Neues Stück von Rebekka Kricheldorf in Jena: Wie drei Schwestern in der "Villa Dolorosa. Drei missratene Geburtstage" feiern

vom 20.10.2009


© Kiepenheuer Medien

Rebekka Kricheldorf hat sich auf Beutezug bei Tschechow begeben und aus Motiven Einsamkeit, Selbstbehinderung und Lebensüberdruss ein komödiantisches Destillat über eine Generation gewonnen, der alle Wege offen zu stehen scheinen... Seit Beginn der Spielzeit ist die Autorin Mitglied der künstlerischen Leitung am Theaterhaus Jena, wo Markus Heinzelmann bereits das Kricheldorf-Stück "Neues Glück mit totem Model" zur Uraufführung gebracht hatte.
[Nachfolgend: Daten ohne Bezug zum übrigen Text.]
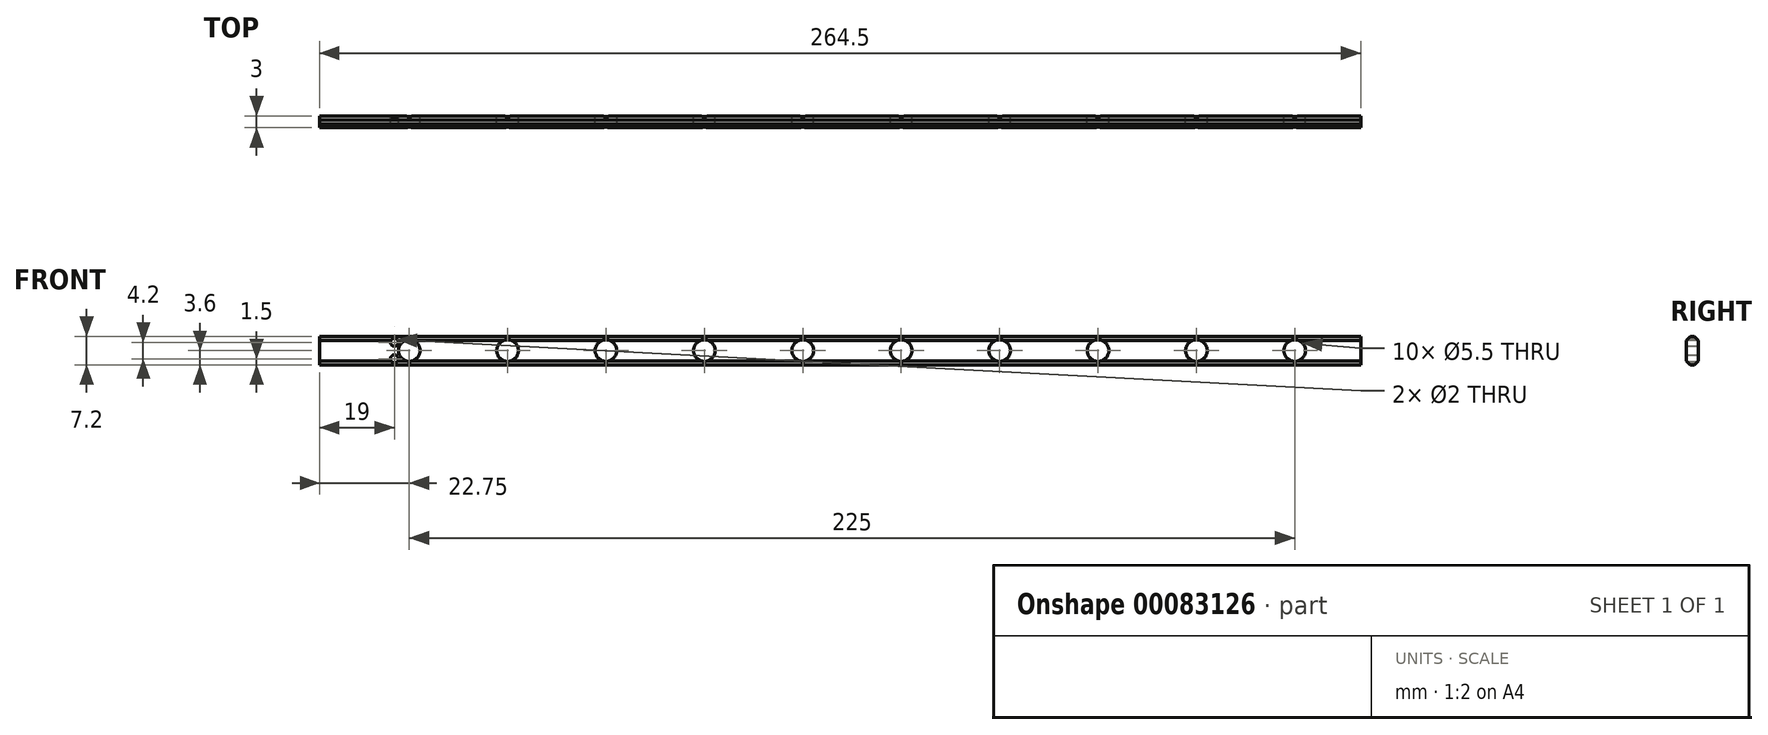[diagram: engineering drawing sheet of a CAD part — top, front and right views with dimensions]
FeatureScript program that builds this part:
annotation { "Feature Type Name" : "Feature", "Feature Type Description" : "" }
export const myFeature = defineFeature(function(context is Context, id is Id, definition is map)
    precondition{}
    {
        {
            var Q0;
            Q0=qCreatedBy(makeId("Front.planeOp"),FACE);
            var sketch = newSketch(context, id + "F0", { "sketchPlane" : qUnion([Q0])});
            skLineSegment(sketch, "E0.bottom", {"start": v(-132.25, 3.6) * mm, "end": v(132.25, 3.6) * mm});
            skLineSegment(sketch, "E0.top", {"start": v(-132.25, -3.6) * mm, "end": v(132.25, -3.6) * mm});
            skLineSegment(sketch, "E0.left", {"start": v(-132.25, 3.6) * mm, "end": v(-132.25, -3.6) * mm});
            skLineSegment(sketch, "E0.right", {"start": v(132.25, 3.6) * mm, "end": v(132.25, -3.6) * mm});
            skPoint(sketch, "E0.middle", {"position": v(0, 0) * mm});
            skCircle(sketch, "E1", {"center": v(-109.5, 0) * mm, "radius": 2.75 * mm});
            skCircle(sketch, "E2.1.0.0", {"center": v(-84.5, 0) * mm, "radius": 2.75 * mm});
            skCircle(sketch, "E2.2.0.0", {"center": v(-59.5, 0) * mm, "radius": 2.75 * mm});
            skCircle(sketch, "E2.3.0.0", {"center": v(-34.5, 0) * mm, "radius": 2.75 * mm});
            skCircle(sketch, "E2.4.0.0", {"center": v(-9.5, 0) * mm, "radius": 2.75 * mm});
            skCircle(sketch, "E2.5.0.0", {"center": v(15.5, 0) * mm, "radius": 2.75 * mm});
            skCircle(sketch, "E2.6.0.0", {"center": v(40.5, 0) * mm, "radius": 2.75 * mm});
            skCircle(sketch, "E2.7.0.0", {"center": v(65.5, 0) * mm, "radius": 2.75 * mm});
            skCircle(sketch, "E2.8.0.0", {"center": v(90.5, 0) * mm, "radius": 2.75 * mm});
            skCircle(sketch, "E2.9.0.0", {"center": v(115.5, 0) * mm, "radius": 2.75 * mm});
            skLineSegment(sketch, "E2.direction1", {"start": v(-109.5, 0) * mm, "end": v(-84.5, 0) * mm, "construction": true});
            skCircle(sketch, "E3", {"center": v(-113.25, 2.1) * mm, "radius": 1 * mm});
            skCircle(sketch, "E4.MirrorC", {"center": v(-113.25, -2.1) * mm, "radius": 1 * mm});
            skSolve(sketch);
        }
        {
            var Q0;
            Q0=makeQuery(id+"F0.imprint","IMPRINT",FACE,{"disambiguationData":[TD([[makeQuery(id+"F0.imprint","IMPRINT",EDGE,{"derivedFrom":sQuery(id+"F0.wireOp",EDGE,"E0.bottom")}),-1.0]])]});
            extrude(context, id + "F1", {"entities" : qUnion([Q0]), "depth" : 3 * mm});
        }
        {
            var Q0;
            Q0=makeQuery(id+"F1.opExtrude","CAP_EDGE",EDGE,{"disambiguationData":[OSD([sQuery(id+"F0.wireOp",EDGE,"E0.top")])],"isStart":false});
            var Q1;
            Q1=makeQuery(id+"F1.opExtrude","CAP_EDGE",EDGE,{"disambiguationData":[OSD([sQuery(id+"F0.wireOp",EDGE,"E0.top")])],"isStart":true});
            var Q2;
            Q2=makeQuery(id+"F1.opExtrude","CAP_EDGE",EDGE,{"disambiguationData":[OSD([sQuery(id+"F0.wireOp",EDGE,"E0.bottom")])],"isStart":true});
            var Q3;
            Q3=makeQuery(id+"F1.opExtrude","CAP_EDGE",EDGE,{"disambiguationData":[OSD([sQuery(id+"F0.wireOp",EDGE,"E0.bottom")])],"isStart":false});
            chamfer(context, id + "F2", {"entities" : qUnion([Q0, Q1, Q2, Q3]), "width" : 1 * mm, "tangentPropagation" : true});
        }
    });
"Irinas 28. Geburtstag ist schon vor'n Baum gegangen, als wir dazu stoßen. Die drei Schwestern Irina, Mascha und Olga hängen noch rum im steril weißen Salon ihrer Villa "Dolorosa". Riechen wir Haschisch? ... Kricheldorf hat Tschechows tragische Figuren zu kuriosen Freaks angespitzt, die für zweieinhalb Stunden ihren Visionen vom Sinn und rechten Streben nachhängen wie leicht bekiffte Hamster im Laufrad. Das Bewusstsein hinreichend geweitet, um die traurige Enge des allermeisten Daseins zu begreifen. Aber zu wohlig schwer, um einen Finger zu krümmen. Es sei denn, der Wodka ist alle.
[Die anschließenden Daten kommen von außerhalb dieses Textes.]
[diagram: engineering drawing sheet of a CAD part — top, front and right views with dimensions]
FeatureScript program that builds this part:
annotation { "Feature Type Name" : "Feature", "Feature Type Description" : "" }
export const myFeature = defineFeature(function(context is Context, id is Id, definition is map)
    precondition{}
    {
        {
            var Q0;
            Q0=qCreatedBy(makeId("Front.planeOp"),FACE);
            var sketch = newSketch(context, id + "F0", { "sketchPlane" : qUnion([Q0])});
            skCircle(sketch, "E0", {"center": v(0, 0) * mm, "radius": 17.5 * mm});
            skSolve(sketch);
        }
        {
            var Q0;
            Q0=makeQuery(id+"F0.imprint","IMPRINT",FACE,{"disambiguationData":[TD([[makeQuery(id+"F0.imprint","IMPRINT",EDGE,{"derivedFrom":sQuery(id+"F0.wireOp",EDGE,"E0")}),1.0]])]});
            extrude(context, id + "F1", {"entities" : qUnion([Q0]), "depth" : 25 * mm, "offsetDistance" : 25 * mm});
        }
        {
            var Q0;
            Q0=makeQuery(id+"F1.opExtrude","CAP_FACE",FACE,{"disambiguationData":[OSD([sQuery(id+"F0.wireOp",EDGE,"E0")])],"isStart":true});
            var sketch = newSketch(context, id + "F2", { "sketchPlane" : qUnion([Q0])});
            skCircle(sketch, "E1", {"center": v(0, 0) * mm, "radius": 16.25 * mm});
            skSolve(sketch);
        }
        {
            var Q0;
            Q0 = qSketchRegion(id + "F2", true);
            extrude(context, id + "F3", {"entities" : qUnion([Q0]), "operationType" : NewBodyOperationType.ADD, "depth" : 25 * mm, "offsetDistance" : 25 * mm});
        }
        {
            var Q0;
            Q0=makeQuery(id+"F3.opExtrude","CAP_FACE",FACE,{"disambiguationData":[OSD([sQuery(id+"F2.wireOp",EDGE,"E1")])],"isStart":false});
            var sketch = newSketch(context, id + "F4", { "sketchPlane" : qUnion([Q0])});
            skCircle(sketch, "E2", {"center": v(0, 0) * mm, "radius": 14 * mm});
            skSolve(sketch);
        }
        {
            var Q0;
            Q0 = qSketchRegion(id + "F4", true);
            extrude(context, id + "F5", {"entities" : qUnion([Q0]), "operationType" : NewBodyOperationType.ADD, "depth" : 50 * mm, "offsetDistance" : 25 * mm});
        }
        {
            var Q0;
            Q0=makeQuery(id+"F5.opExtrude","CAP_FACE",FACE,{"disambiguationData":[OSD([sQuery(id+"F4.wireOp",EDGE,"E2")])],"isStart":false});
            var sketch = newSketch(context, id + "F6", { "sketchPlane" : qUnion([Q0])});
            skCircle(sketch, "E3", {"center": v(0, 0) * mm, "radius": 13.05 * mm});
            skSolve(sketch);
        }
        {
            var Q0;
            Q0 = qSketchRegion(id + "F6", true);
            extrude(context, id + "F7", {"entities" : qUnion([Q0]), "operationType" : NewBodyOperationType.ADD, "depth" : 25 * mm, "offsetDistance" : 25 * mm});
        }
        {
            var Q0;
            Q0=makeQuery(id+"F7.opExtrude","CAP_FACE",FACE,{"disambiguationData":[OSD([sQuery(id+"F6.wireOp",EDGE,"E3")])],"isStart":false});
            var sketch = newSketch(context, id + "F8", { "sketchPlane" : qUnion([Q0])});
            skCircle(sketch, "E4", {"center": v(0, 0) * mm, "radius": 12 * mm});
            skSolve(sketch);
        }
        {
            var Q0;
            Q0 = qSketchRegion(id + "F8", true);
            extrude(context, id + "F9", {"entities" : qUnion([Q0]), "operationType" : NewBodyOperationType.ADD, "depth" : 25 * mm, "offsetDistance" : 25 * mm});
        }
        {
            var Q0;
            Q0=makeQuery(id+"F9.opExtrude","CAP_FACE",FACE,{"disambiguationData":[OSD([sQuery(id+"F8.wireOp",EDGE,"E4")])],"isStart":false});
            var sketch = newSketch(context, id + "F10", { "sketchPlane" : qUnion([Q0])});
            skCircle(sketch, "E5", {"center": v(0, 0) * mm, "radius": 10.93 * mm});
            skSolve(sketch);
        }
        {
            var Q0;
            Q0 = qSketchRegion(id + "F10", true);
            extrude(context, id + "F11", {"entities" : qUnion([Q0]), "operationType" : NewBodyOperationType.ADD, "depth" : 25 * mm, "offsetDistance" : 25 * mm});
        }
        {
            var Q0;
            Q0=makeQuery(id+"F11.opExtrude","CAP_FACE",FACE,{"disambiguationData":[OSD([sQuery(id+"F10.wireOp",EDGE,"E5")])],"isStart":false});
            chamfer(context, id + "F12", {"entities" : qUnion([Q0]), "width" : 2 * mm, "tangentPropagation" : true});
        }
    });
Es ist von Jahr zu Jahr der gleiche Schwachsinn. Oder derselbe? Frau Schuldirektorin Olga (Vera von Gunten) geht einzig und frustriert einer im landläufigen Sinne geregelten Beschäftigung nach. Mascha (Zoe Hutmacher): "Arbeit ist Schweiß und Brotebacken." Sie arbeitet folglich nicht, schrubbt ihrem Gatten die Fußböden und liebt heimlich Georg (Mohamad Achour). Studentin Irina (Saskia Taeger) schwänzt erst die Dialektik der Aufklärung, später die Mikroben. Und Präkariatsschwägerin Janine gebiert jedes Jahr ein Kindchen, das die leeren Bilderrahmen im Haus füllt. Es wird viel schwadroniert, dabei gealtert und der Tag gefürchtet, ab dem man Klopapierfutterale häkelt. Der dringend ersehnte Aufbruch, wohin auch immer, bleibt bekanntlich aus.
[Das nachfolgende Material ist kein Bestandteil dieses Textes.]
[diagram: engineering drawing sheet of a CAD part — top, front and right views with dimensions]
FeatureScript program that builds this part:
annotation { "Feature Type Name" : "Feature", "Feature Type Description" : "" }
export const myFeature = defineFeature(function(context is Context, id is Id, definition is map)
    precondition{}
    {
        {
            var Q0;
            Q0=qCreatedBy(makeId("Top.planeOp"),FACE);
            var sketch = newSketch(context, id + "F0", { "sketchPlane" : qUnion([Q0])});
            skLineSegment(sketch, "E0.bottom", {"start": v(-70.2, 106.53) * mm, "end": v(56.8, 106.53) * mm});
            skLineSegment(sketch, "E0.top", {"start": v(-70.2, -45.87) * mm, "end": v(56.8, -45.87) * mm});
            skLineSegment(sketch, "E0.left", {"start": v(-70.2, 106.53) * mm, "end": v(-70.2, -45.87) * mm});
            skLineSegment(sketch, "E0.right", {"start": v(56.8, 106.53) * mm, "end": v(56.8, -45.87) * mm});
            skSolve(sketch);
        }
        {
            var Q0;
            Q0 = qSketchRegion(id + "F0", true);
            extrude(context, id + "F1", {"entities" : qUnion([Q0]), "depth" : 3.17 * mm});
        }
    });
Kricheldorf hat ihren sehr frei aus Tschechows psychologisierendem Melancholierium etrapolierten, zeitgenössischen Durchschnittsversagern reichlich komische Wortspielereien in den Mund gelegt und eine spritzig pointengesättigte Satire geschrieben, an der Mimen wie Premierenzuschauer gleichermaßen ihren Spaß hatten."